CAM plants are specially adapted plants that survive in hot, dry, and water-deficient environments through a unique photosynthetic pathway called Crassulacean Acid Metabolism (CAM). In these plants, stomata remain closed during the daytime to reduce water loss and open at night to absorb carbon dioxide. The absorbed carbon dioxide is stored as organic acids during the night and released during the day for photosynthesis and carbohydrate synthesis.
Characteristics of CAM Plants
CAM plants possess several important structural and physiological adaptations that enable them to survive in dry habitats.
- The stomata of CAM plants remain open during the night and closed during the daytime. This adaptation reduces transpiration because water loss is lower at night due to lower temperatures and higher humidity.
- Most CAM plants are succulent, meaning they possess thick and fleshy leaves or stems capable of storing large quantities of water.
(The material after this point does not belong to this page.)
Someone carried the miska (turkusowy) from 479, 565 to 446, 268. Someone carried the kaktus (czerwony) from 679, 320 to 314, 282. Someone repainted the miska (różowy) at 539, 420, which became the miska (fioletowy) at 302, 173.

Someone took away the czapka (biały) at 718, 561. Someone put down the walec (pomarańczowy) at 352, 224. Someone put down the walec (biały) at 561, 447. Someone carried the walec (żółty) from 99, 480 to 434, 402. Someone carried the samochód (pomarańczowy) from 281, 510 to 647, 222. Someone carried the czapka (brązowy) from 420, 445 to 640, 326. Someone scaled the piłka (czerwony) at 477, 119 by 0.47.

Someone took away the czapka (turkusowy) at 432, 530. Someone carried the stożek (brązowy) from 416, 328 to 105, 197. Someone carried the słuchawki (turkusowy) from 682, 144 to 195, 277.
This stored water helps the plants survive long periods of drought.
- Since stomata remain closed during the day, transpiration is greatly reduced. This helps conserve water in extremely dry environments.
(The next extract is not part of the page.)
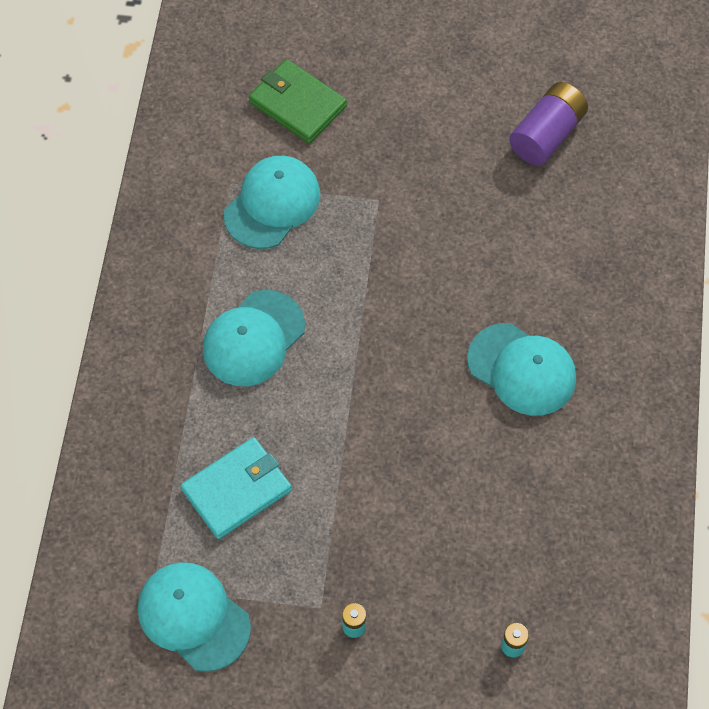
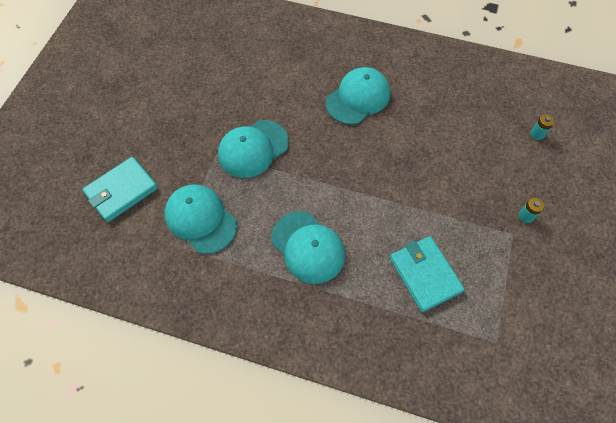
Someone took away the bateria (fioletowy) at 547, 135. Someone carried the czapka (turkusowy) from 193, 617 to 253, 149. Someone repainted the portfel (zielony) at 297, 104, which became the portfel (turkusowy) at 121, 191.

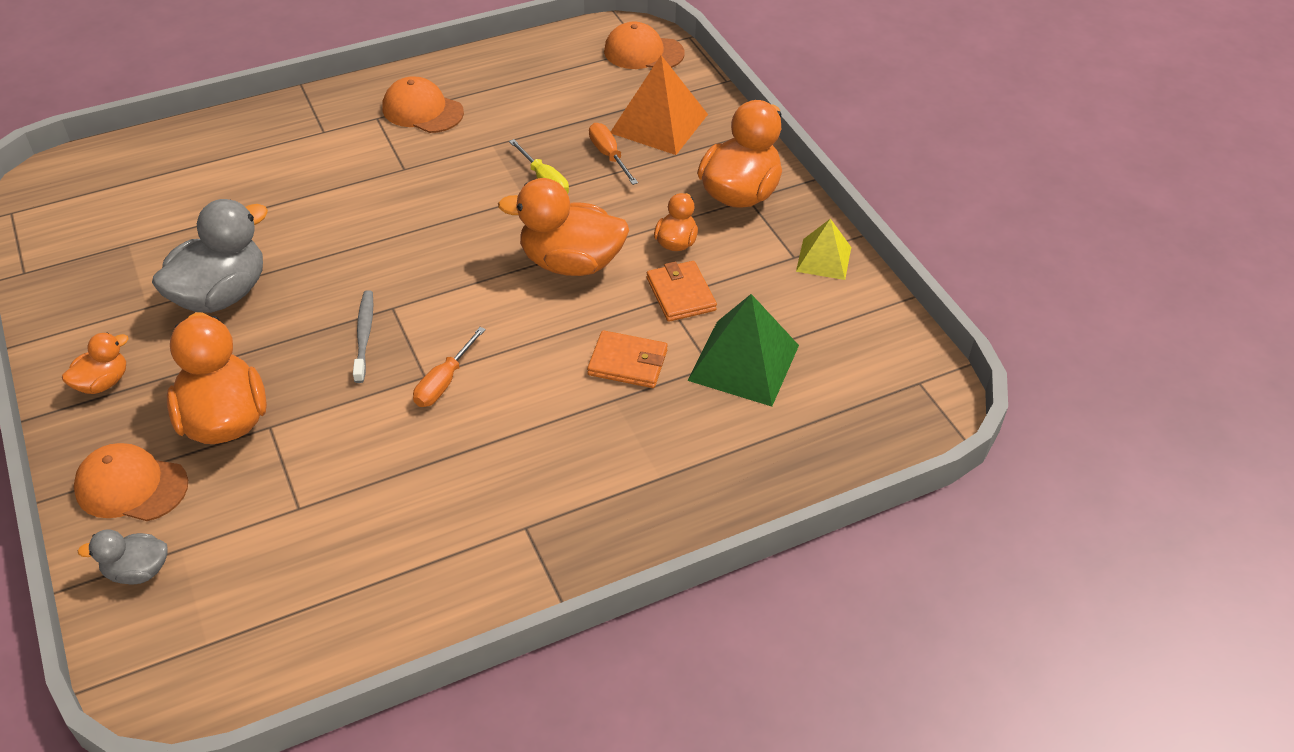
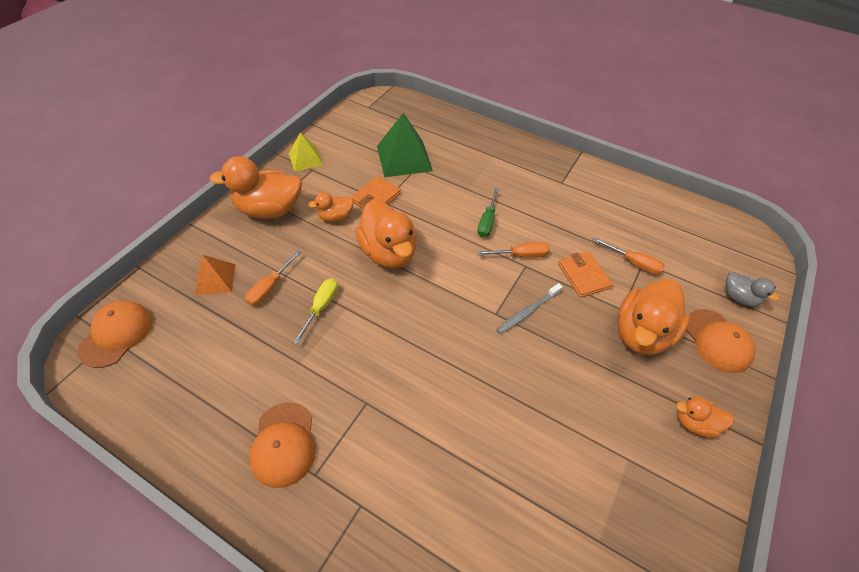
Someone took away the kaczka (szary) at 221, 295. Someone put down the śrubokręt (zielony) at 487, 222. Someone put down the śrubokręt (pomarańczowy) at 633, 263. Someone carried the portfel (pomarańczowy) from 627, 362 to 583, 276. Someone rotated the czapka (pomarańczowy) at 643, 52 by 135 degrees counterclockwise. Someone scaled the piramida (pomarańczowy) at 659, 123 by 0.60.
- In CAM plants, carbon dioxide fixation occurs during the night, while the Calvin cycle takes place during the daytime. This temporal separation is a major characteristic of CAM metabolism.
- The cells of CAM plants contain large vacuoles that store malic acid formed during nighttime carbon dioxide fixation.
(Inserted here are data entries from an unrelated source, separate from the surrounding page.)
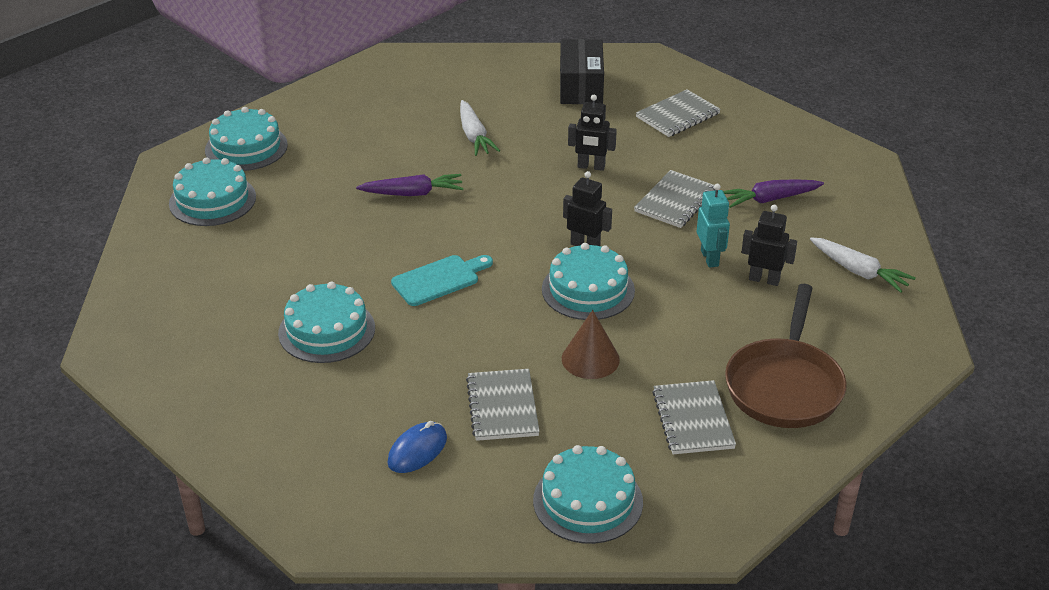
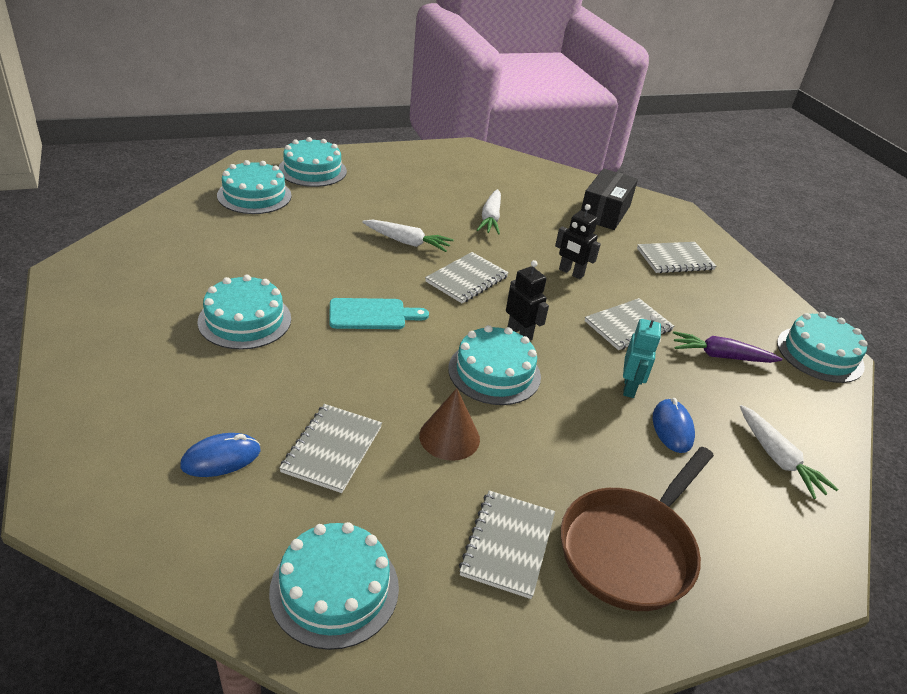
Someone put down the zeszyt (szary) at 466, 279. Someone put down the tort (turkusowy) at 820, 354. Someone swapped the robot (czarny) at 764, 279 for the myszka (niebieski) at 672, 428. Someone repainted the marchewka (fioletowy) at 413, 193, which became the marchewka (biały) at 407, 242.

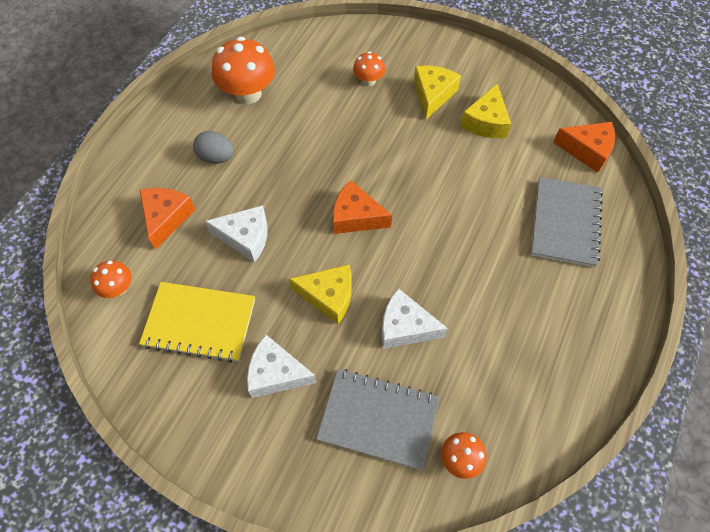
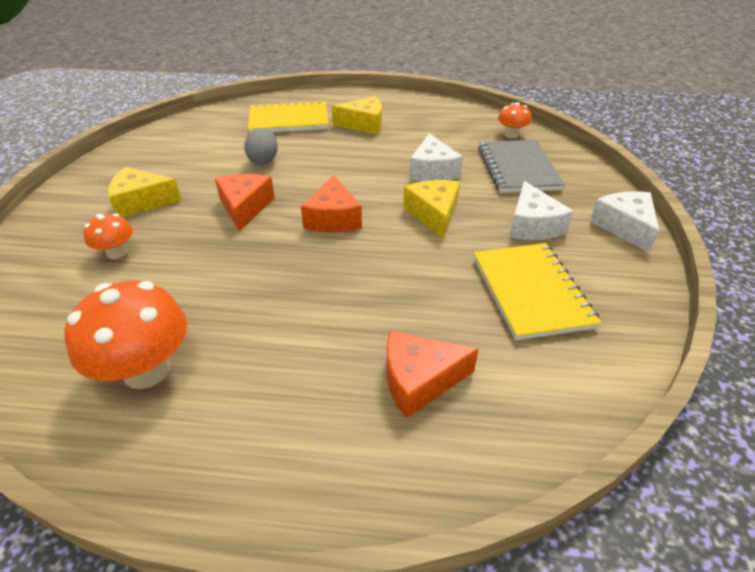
Someone took away the grzyb (pomarańczowy) at 118, 288. Someone carried the jajko (szary) from 216, 157 to 264, 160. Someone carried the ser (biały) from 245, 237 to 624, 227. Someone carried the ser (żółty) from 486, 122 to 364, 124. Someone carried the ser (pomarańczowy) from 587, 150 to 245, 207. Someone repainted the zeszyt (szary) at 565, 223, which became the zeszyt (żółty) at 289, 120.

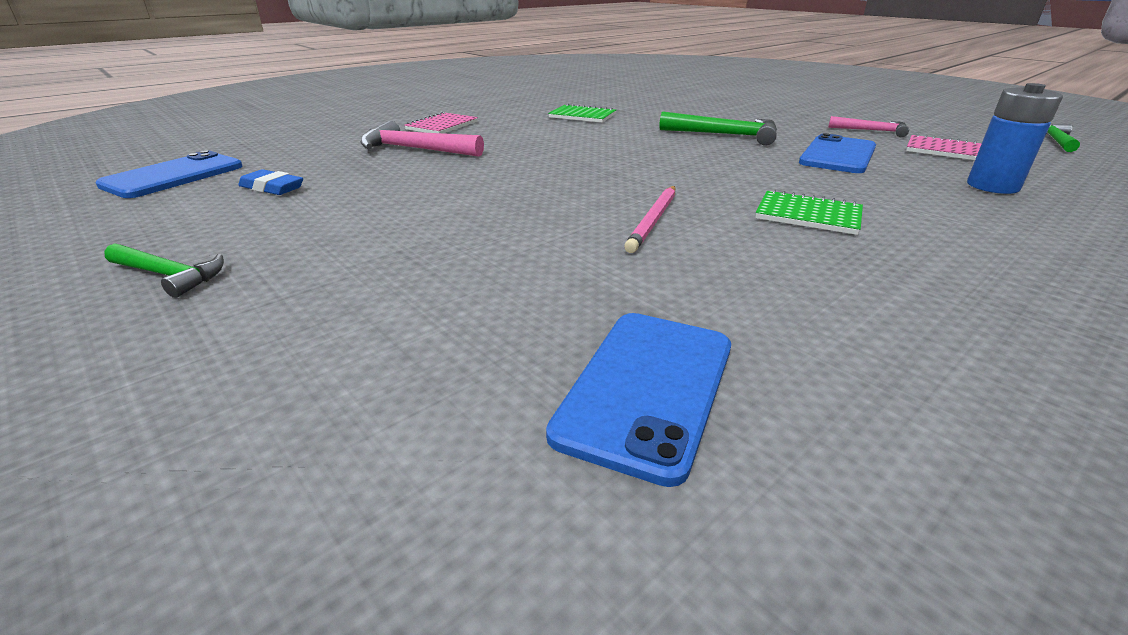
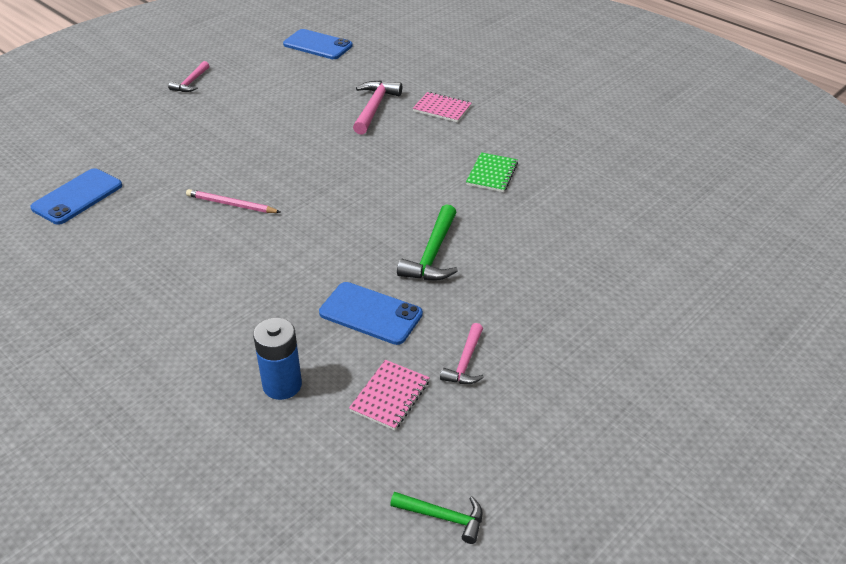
Someone took away the gumka do mazania (niebieski) at 272, 188. Someone took away the zeszyt (zielony) at 808, 215. Someone repainted the młotek (zielony) at 170, 275, which became the młotek (różowy) at 191, 82. Someone rotated the telefon (niebieski) at 647, 388 by 75 degrees counterclockwise.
- CAM plants utilise water very efficiently because they lose very little water during photosynthesis.
Examples of CAM Plants
CAM plants are mainly found in xerophytic habitats where water is scarce and temperatures are high. They are especially common in deserts and dry tropical regions. These plants are adapted to withstand prolonged periods of drought and extreme heat. These plants typically have thick, fleshy, succulent leaves or stems that facilitate water storage.
Examples of CAM plants include:
- Opuntia (Cactus)
- Pineapple
- Aloe vera
- Agave
- Bryophyllum
- Jade plant
- Euphorbia
- Kalanchoe
Structure and Adaptations of CAM Plants
CAM plants possess several structural adaptations that help them survive in dry conditions.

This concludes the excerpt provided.